The other is that the total power in the red is to equal the total power in the blue, and I now make use of equations $$\ref{eq:2.10.5a,b}$$ and $$\ref{eq:2.10.7a,b}$$:

$k_1(n^{(C)}_1- 1) - k_2(n^{(C)}_2-1)= k_1(n^{(F)}_1- 1) - k_2(n^{(F)}_2-1).\label{eq:2.10.9}$

On rearrangement, this becomes

$k_1(n^{(F)}_1- n^{(C)}_1) = k_2(n^{(F)}_2-n^{(C)}_2). \label{eq:2.10.10}$

Now, making use of equations $$\ref{eq:2.10.1}$$ and $$\ref{eq:2.10.6a,b}$$, we obtain the condition that the powers will be the same in red and blue:

$\omega_1P_1 + \omega_2 P_2 = 0. \label{eq:2.10.11}$

For example, suppose that we want the focal length in yellow to be 16 cm ( $$P^{(D)}= 0.0625$$ cm-1) and that the dispersive powers are 0.016 and 0.028. Equations $$\ref{eq:2.10.8}$$ and $$\ref{eq:2.10.11}$$ then tell us that we must have $$P_1^{(D)}= 0.14583$$ cm-1 \) and $$P_2^{(D)}= -0.083$$ cm-1. ($$f_1 =6.86$$ cm and $$f_2 = -12.0$$ cm).

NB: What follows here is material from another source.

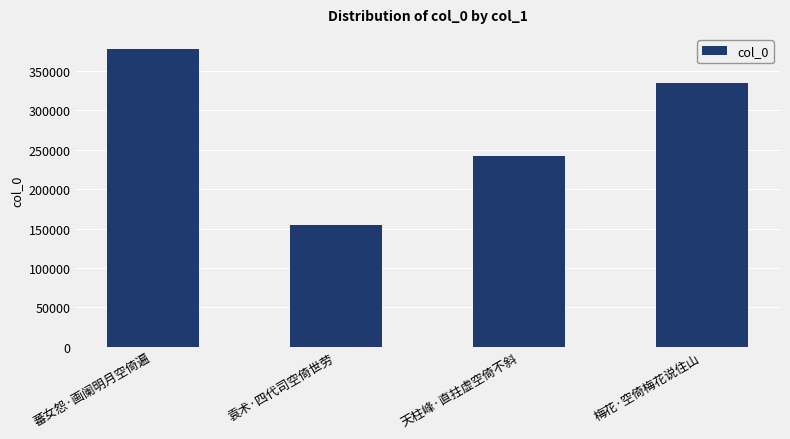

How many bars are there in total?

4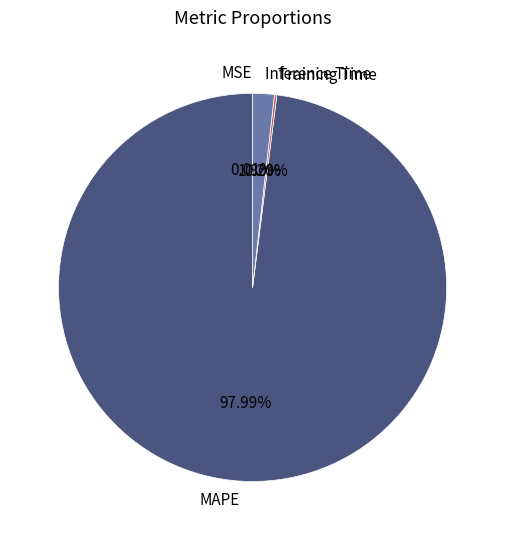

Is the sum of MAPE and Inference Time greater than half?

Yes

If we want to make the first lens equibiconvex, so that $$a = b$$, and if $$n_1 = 1.5$$, Equation $$\ref{eq:2.10.2}$$ tells us that $$a$$ = 6.86 cm. If $$n_2 = 1.6$$, Equation $$\ref{eq:2.10.3}$$ then tells us that $$c = −144$$ cm. That $$c$$ is negative tells us that our assumption that the flint lens was concave to the right was wrong; it is convex to the right.

Exercise $$\PageIndex{1}$$

Suppose that, instead of making the crown lens equibiconvex, you elect to make the last surface flat – i.e. $$c$$ = ∞. What, then, must $$a$$ and $$b$$ be?

Answers. $$a$$ = 6.55 cm, $$b$$ = 7.20 cm.